Sometimes, they need it. For while nursing can be rewarding, it also can mean stress, shiftwork, paperwork, grumpy patients and the occasional barking doctor. That’s why the national average of nurses who leave that profession, said chief nursing officer Patti McCue, of Centra Health, is above 30 percent.

But at Centra, McCue continued, that percentage has dropped to 4.4. And she gives Burnette a lot of the credit.

“Cheryl made it a priority to spend time with new graduates just coming into nursing,” McCue said. “Periodically, she sits down with them and asks them for feedback on how their job is going, what problems they’re running into.”

And how they’re sleeping, which Burnette came to realize was a key issue.

“When a new nurse comes in on the night shift, for instance,” Burnette said, “sleeping during the day can be extremely difficult to adjust to.”

This might all seem quite obvious but apparently not.

“It turns out that we’re ahead of the curve,” McCue said.

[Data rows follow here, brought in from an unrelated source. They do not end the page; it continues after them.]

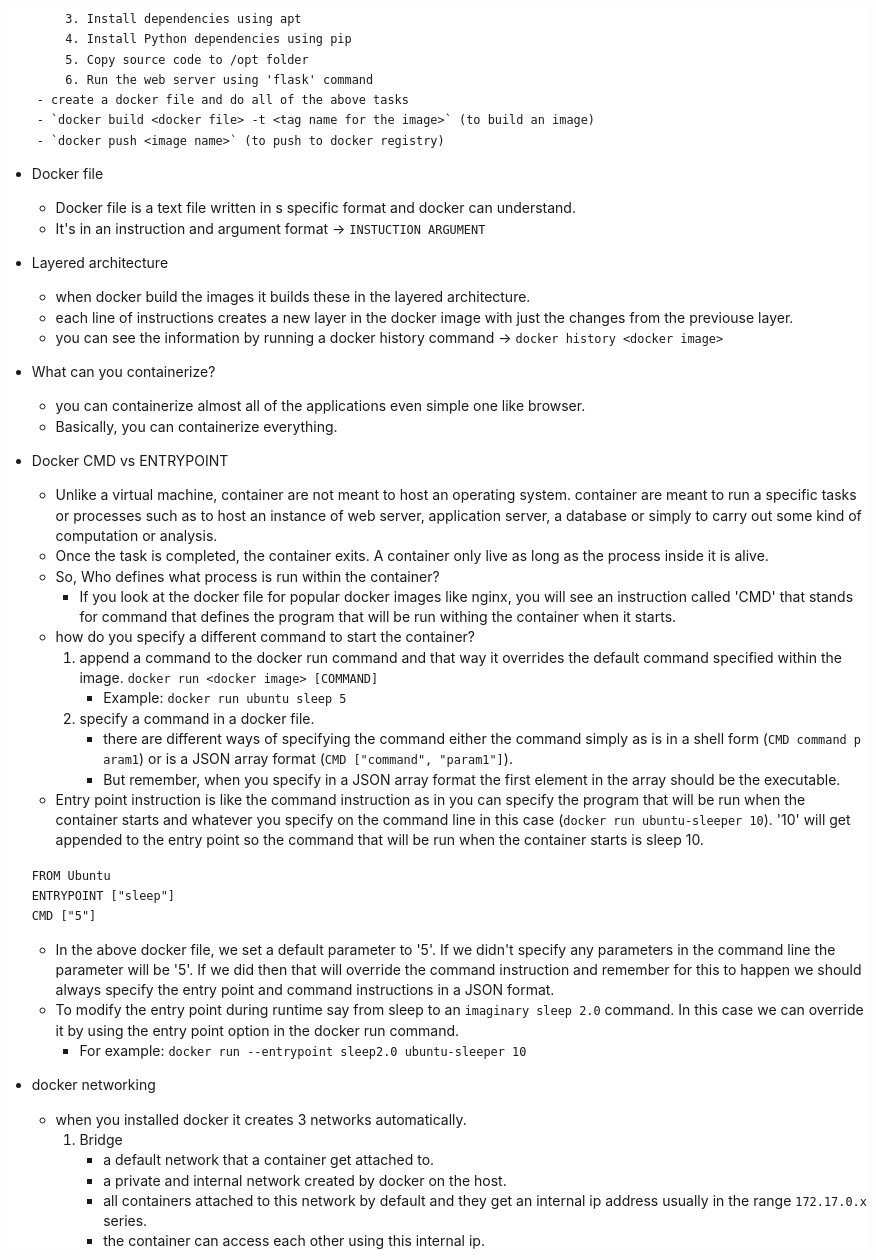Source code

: 			3. Install dependencies using apt
			4. Install Python dependencies using pip
			5. Copy source code to /opt folder
			6. Run the web server using 'flask' command
		- create a docker file and do all of the above tasks
		- `docker build <docker file> -t <tag name for the image>` (to build an image)
		- `docker push <image name>` (to push to docker registry)
- Docker file
	- Docker file is a text file written in s specific format and docker can understand.
	- It's in an instruction and argument format -> `INSTUCTION ARGUMENT` 
- Layered architecture
	- when docker build the images it builds these in the layered architecture.
	- each line of instructions creates a new layer in the docker image with just the changes from the previouse layer.
	- you can see the information by running a docker history command -> `docker history <docker image>`
- What can you containerize?
	- you can containerize almost all of the applications even simple one like browser.
	- Basically, you can containerize everything.
- Docker CMD vs ENTRYPOINT
	- Unlike a virtual machine, container are not meant to host an operating system. container are meant to run a specific tasks or processes such as to host an instance of web server, application server, a database or simply to carry out some kind of computation or analysis.
	- Once the task is completed, the container exits. A container only live as long as the process inside it is alive.
	- So, Who defines what process is run within the container?
		- If you look at the docker file for popular docker images like nginx, you will see an instruction called 'CMD' that stands for command that defines the program that will be run withing the container when it starts.
	- how do you specify a different command to start the container?
		1. append a command to the docker run command and that way it overrides the default command specified within the image. `docker run <docker image> [COMMAND]`
			- Example: `docker run ubuntu sleep 5`
		2. specify a command in a docker file.
			- there are different ways of specifying the command either the command simply as is in a shell form (`CMD command param1`) or is a JSON array format (`CMD ["command", "param1"]`).
			- But remember, when you specify in a JSON array format the first element in the array should be the executable.
	- Entry point instruction is like the command instruction as in you can specify the program that will be run when the container starts and whatever you specify on the command line in this case (`docker run ubuntu-sleeper 10`). '10' will get appended to the entry point so the command that will be run when the container starts is sleep 10.
	
	```docker
	FROM Ubuntu
	ENTRYPOINT ["sleep"]
	CMD ["5"]
	```

	- In the above docker file, we set a default parameter to '5'. If we didn't specify any parameters in the command line the parameter will be '5'. If we did then that will override the command instruction and remember for this to happen we should always specify the entry point and command instructions in a JSON format.
	- To modify the entry point during runtime say from sleep to an `imaginary sleep 2.0` command. In this case we can override it by using the entry point option in the docker run command. 
		- For example: `docker run --entrypoint sleep2.0 ubuntu-sleeper 10`
- docker networking 
	- when you installed docker it creates 3 networks automatically.
		1. Bridge
			- a default network that a container get attached to.
			- a private and internal network created by docker on the host.
			- all containers attached to this network by default and they get an internal ip address usually in the range `172.17.0.x` series.
			- the container can access each other using this internal ip.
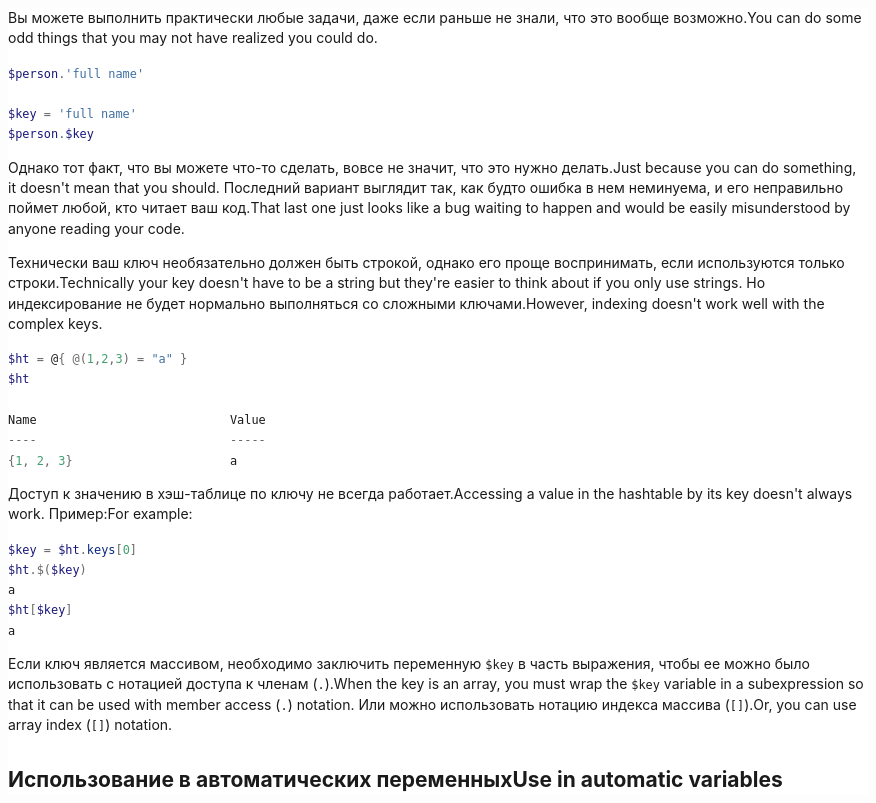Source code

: <span data-ttu-id="4b035-328">Вы можете выполнить практически любые задачи, даже если раньше не знали, что это вообще возможно.</span><span class="sxs-lookup"><span data-stu-id="4b035-328">You can do some odd things that you may not have realized you could do.</span></span>

```powershell
$person.'full name'

$key = 'full name'
$person.$key
```

<span data-ttu-id="4b035-329">Однако тот факт, что вы можете что-то сделать, вовсе не значит, что это нужно делать.</span><span class="sxs-lookup"><span data-stu-id="4b035-329">Just because you can do something, it doesn't mean that you should.</span></span> <span data-ttu-id="4b035-330">Последний вариант выглядит так, как будто ошибка в нем неминуема, и его неправильно поймет любой, кто читает ваш код.</span><span class="sxs-lookup"><span data-stu-id="4b035-330">That last one just looks like a bug waiting to happen and would be easily misunderstood by anyone reading your code.</span></span>

<span data-ttu-id="4b035-331">Технически ваш ключ необязательно должен быть строкой, однако его проще воспринимать, если используются только строки.</span><span class="sxs-lookup"><span data-stu-id="4b035-331">Technically your key doesn't have to be a string but they're easier to think about if you only use strings.</span></span> <span data-ttu-id="4b035-332">Но индексирование не будет нормально выполняться со сложными ключами.</span><span class="sxs-lookup"><span data-stu-id="4b035-332">However, indexing doesn't work well with the complex keys.</span></span>

```powershell
$ht = @{ @(1,2,3) = "a" }
$ht

Name                           Value
----                           -----
{1, 2, 3}                      a
```

<span data-ttu-id="4b035-333">Доступ к значению в хэш-таблице по ключу не всегда работает.</span><span class="sxs-lookup"><span data-stu-id="4b035-333">Accessing a value in the hashtable by its key doesn't always work.</span></span> <span data-ttu-id="4b035-334">Пример:</span><span class="sxs-lookup"><span data-stu-id="4b035-334">For example:</span></span>

```powershell
$key = $ht.keys[0]
$ht.$($key)
a
$ht[$key]
a
```

<span data-ttu-id="4b035-335">Если ключ является массивом, необходимо заключить переменную `$key` в часть выражения, чтобы ее можно было использовать с нотацией доступа к членам (`.`).</span><span class="sxs-lookup"><span data-stu-id="4b035-335">When the key is an array, you must wrap the `$key` variable in a subexpression so that it can be used with member access (`.`) notation.</span></span> <span data-ttu-id="4b035-336">Или можно использовать нотацию индекса массива (`[]`).</span><span class="sxs-lookup"><span data-stu-id="4b035-336">Or, you can use array index (`[]`) notation.</span></span>

## <a name="use-in-automatic-variables"></a><span data-ttu-id="4b035-337">Использование в автоматических переменных</span><span class="sxs-lookup"><span data-stu-id="4b035-337">Use in automatic variables</span></span>


[Оригинал]: https://powershellexplained.com/2016-11-06-powershell-hashtable-everything-you-wanted-to-know-about/
[original version]: https://powershellexplained.com/2016-11-06-powershell-hashtable-everything-you-wanted-to-know-about/
[powershellexplained.com]: https://powershellexplained.com/
[@KevinMarquette]: https://twitter.com/KevinMarquette
[хэш-таблицах]: /powershell/module/microsoft.powershell.core/about/about_hash_tables
[hashtables]: /powershell/module/microsoft.powershell.core/about/about_hash_tables
[массивах]: /powershell/module/microsoft.powershell.core/about/about_arrays
[arrays]: /powershell/module/microsoft.powershell.core/about/about_arrays
[Если имеет значение производительность, протестируйте ее]: https://github.com/PoshCode/PowerShellPracticeAndStyle/blob/master/Best-Practices/Performance.md
[If performance matters, test it]: https://github.com/PoshCode/PowerShellPracticeAndStyle/blob/master/Best-Practices/Performance.md
[сплаттинг]: /powershell/module/microsoft.powershell.core/about/about_splatting
[splatting]: /powershell/module/microsoft.powershell.core/about/about_splatting
[PCSCustomObject]: everything-about-pscustomobject.md
[pscustomobject]: everything-about-pscustomobject.md
[JavaScriptSerializer]: /dotnet/api/system.web.script.serialization.javascriptserializer?view=netframework-4.8&preserve-view=true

That was confirmed earlier this year by the national Nursing Management Congress Planning Panel, which presented Burnette with the Judges’ Choice Award for her poster presentation “Smart Sleep: Implementing a Creative Sleep Program for New Nurse Graduates.”

Burnette used information from Centra’s sleep disorders clinic to put together her program. The company’s first “retention coordinator” (a job McCue created for Burnette), she also provides a sleep mask and ear plugs for all of the nurses under her guidance.

“Sleeping during the day can be particularly hard,” Burnette said, “because our Circadian rhythms are triggered by light. If you have to do your sleeping then, it’s important that you block out as much light as you can. Just closing the blinds may not be enough.”

Everyone knows that it’s not a good idea to down a stern cup of well-caffeinated coffee just before bedtime, but alcohol also can keep some people awake. Nicotine, a stimulant, can have a similar effect.

Most of us also are rather cavalier about our choice of mattresses and pillows. A few minutes of testing a mattress in the store can prevent a lot of sore muscles and lost sleep later.

McCue sees all this as a patient care as well as nurse-friendly issue. If you’ve ever shared your hospital room with a grouchy nurse, there is a strong possibility that she (or he) has been missing out on sleep. Moreover, nurses are taking on expanded roles these days, and you don’t want someone drawing your blood or selecting your medicine when their eyelids are at half-mast.

Part of the rise in Centra’s nurse retention rate, I suppose, could be that with the economy at low ebb, people tend to hang on to the jobs they have. But McCue isn’t going there.

Much of the change in their percentage happened over the past few years before the economy got bad, she said. I really think it has a lot to do with Cheryl’s program.

At any rate, she no longer has to lose any sleep over it.